IIF Staff Note: Confidential February 18, 2012 Implications of a Disorderly Greek Default and Euro Exit im Netz

 IIF Staff Note: Confidential February 18, 2012
1
Implications of a Disorderly Greek Default and Euro Exit
Summary
There are some very important and damaging ramifications that would result from a
disorderly default on Greek government debt. Most directly, it would impose significant
further damage on an already beleaguered Greek economy, raising serious social costs.
The most obvious immediate spillover it that it would put a major question mark against
the quality of a sizeable amount of Greek private sector liabilities.

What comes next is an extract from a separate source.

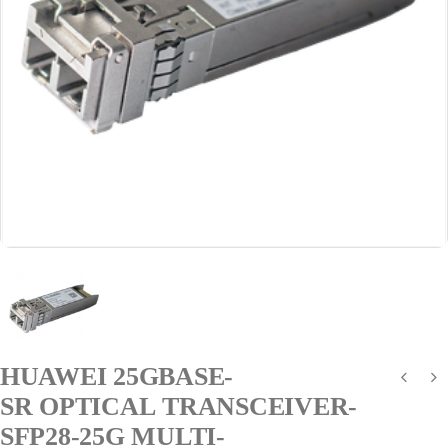
HUAWEI 25GBASE-
SR OPTICAL TRANSCEIVER-
SFP28-25G MULTI-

For the official sector in the rest of the Euro Area, however, the contingent liabilities that
could result would seem to be:
o Direct losses on Greek debt holdings (€73 billion) that would probably result from
a generalized default on Greek debt (owed to both private and public sector
creditors);
o Sizeable potential losses by the ECB: we estimate that ECB exposure to Greece
(€177 billion) is over 200% of the ECB’s capital base;
o The likely need to provide substantial additional support to both Portugal and
Ireland (government and well as banks) to convince market participants that these
countries were indeed fully insulated from Greece (possibly a combined €380
billion over a 5 year horizon);
o The likely need to provide substantial support to Spain and Italy to stem
contagion there (possibly another €350 billion of combined support from the
EFSF/ESM and IMF);
o The ECB would be directly damaged by a Greek default, but would come under
pressure to significantly expand its SMP (currently €219 billion) to support
sovereign debt markets;
o There would be sizeable bank recapitalization costs, which could easily be €160
billion. Private investors would be very leery to provide additional equity, thus
leaving governments with the choice of either funding the equity themselves, or
seeing banks achieve improved ratios through even sharper deleveraging;
o There would be lost tax revenues from weaker Euro Area growth and higher
interest payments from higher debt levels implied in providing additional lending;
o There would be lower tax revenues resulting from lower global growth. The
global growth implications of a disorderly default are, ex ante, hard to quantify.
Lehman Brothers was far smaller than Greece and its demise was supposedly well
anticipated. It is very hard to be confident about how producers and consumers in
the Euro Area and beyond will respond when such an extreme event as a
disorderly sovereign default occurs.
It is difficult to add all these contingent liabilities up with any degree of precision,
although it is hard to see how they would not exceed €1 trillion.